Records for this exercise
□ □ □ □ □ □ □

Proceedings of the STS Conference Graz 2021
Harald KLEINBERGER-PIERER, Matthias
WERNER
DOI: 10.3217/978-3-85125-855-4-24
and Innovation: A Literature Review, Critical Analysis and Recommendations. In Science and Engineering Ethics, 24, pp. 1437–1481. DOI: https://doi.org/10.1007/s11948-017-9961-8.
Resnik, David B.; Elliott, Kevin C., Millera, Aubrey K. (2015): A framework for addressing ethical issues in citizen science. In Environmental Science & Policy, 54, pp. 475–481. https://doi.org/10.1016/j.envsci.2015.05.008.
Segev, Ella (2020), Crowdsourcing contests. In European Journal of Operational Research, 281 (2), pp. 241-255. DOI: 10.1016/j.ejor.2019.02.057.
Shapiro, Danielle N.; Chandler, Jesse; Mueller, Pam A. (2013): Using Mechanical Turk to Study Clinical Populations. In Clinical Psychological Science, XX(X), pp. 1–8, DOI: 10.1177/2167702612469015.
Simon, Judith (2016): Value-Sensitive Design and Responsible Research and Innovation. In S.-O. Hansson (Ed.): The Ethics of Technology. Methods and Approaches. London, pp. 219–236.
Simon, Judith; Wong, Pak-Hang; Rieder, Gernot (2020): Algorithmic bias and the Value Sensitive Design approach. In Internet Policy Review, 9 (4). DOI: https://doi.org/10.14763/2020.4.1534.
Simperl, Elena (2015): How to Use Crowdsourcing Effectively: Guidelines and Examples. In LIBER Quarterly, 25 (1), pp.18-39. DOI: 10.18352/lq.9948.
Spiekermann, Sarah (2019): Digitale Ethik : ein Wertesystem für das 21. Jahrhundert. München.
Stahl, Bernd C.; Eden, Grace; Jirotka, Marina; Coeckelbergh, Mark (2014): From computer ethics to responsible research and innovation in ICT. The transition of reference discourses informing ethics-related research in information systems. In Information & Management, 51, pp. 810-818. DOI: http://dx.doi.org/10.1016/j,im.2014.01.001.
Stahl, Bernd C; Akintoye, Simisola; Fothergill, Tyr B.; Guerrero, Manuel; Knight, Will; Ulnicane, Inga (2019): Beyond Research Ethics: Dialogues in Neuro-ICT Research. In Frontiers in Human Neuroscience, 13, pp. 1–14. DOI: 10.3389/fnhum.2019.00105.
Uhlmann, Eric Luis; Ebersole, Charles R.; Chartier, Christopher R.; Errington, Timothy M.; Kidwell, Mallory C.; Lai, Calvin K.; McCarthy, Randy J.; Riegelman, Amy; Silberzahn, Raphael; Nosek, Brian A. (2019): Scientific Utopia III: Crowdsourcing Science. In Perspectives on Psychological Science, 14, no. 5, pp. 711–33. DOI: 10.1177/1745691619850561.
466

□ □ □ □ □ □ □

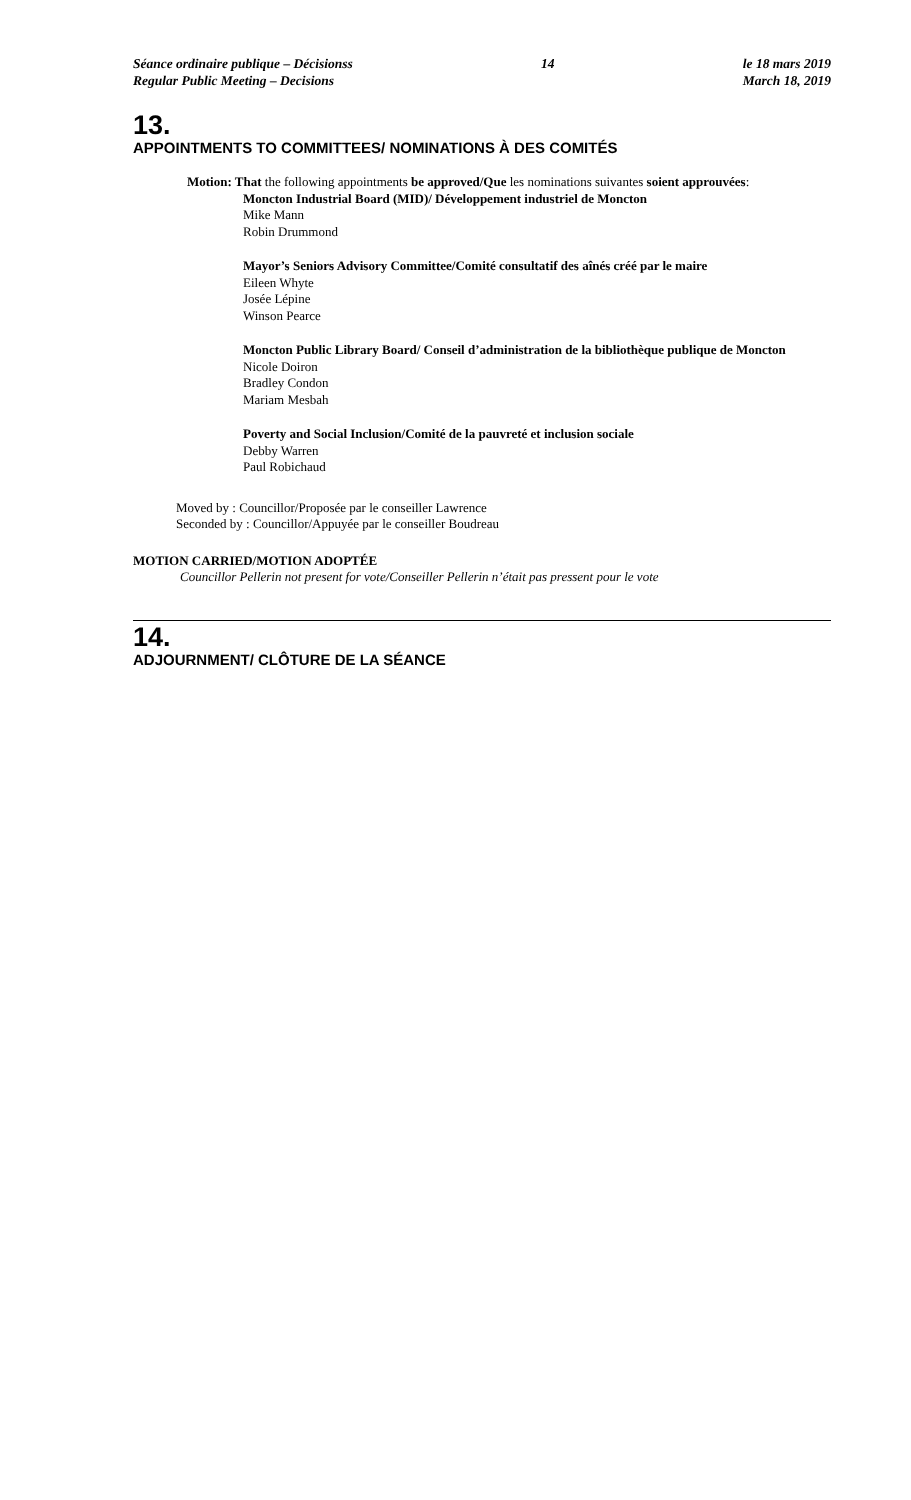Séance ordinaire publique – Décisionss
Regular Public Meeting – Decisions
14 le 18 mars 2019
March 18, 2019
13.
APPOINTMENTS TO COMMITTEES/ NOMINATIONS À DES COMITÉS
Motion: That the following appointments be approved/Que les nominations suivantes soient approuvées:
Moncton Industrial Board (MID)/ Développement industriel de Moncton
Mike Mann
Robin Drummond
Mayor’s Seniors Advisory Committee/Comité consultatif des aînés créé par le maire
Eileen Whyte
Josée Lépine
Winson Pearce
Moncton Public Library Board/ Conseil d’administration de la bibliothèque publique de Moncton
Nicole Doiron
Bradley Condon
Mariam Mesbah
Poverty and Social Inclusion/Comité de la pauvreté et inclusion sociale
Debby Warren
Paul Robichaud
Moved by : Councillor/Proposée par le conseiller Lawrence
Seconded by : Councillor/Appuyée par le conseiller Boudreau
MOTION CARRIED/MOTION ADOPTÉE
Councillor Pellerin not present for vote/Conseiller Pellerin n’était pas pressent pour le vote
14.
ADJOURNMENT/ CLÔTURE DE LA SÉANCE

□ □ □ □ □ □ □

Transcribe the records above exactly, beginning at the line that contains "Moncton Public Library" and ending with the line that contains "ADJOURNMENT/ CLÔTURE DE LA SÉANCE", both included, and nothing else.

Moncton Public Library Board/ Conseil d’administration de la bibliothèque publique de Moncton
Nicole Doiron
Bradley Condon
Mariam Mesbah
Poverty and Social Inclusion/Comité de la pauvreté et inclusion sociale
Debby Warren
Paul Robichaud
Moved by : Councillor/Proposée par le conseiller Lawrence
Seconded by : Councillor/Appuyée par le conseiller Boudreau
MOTION CARRIED/MOTION ADOPTÉE
Councillor Pellerin not present for vote/Conseiller Pellerin n’était pas pressent pour le vote
14.
ADJOURNMENT/ CLÔTURE DE LA SÉANCE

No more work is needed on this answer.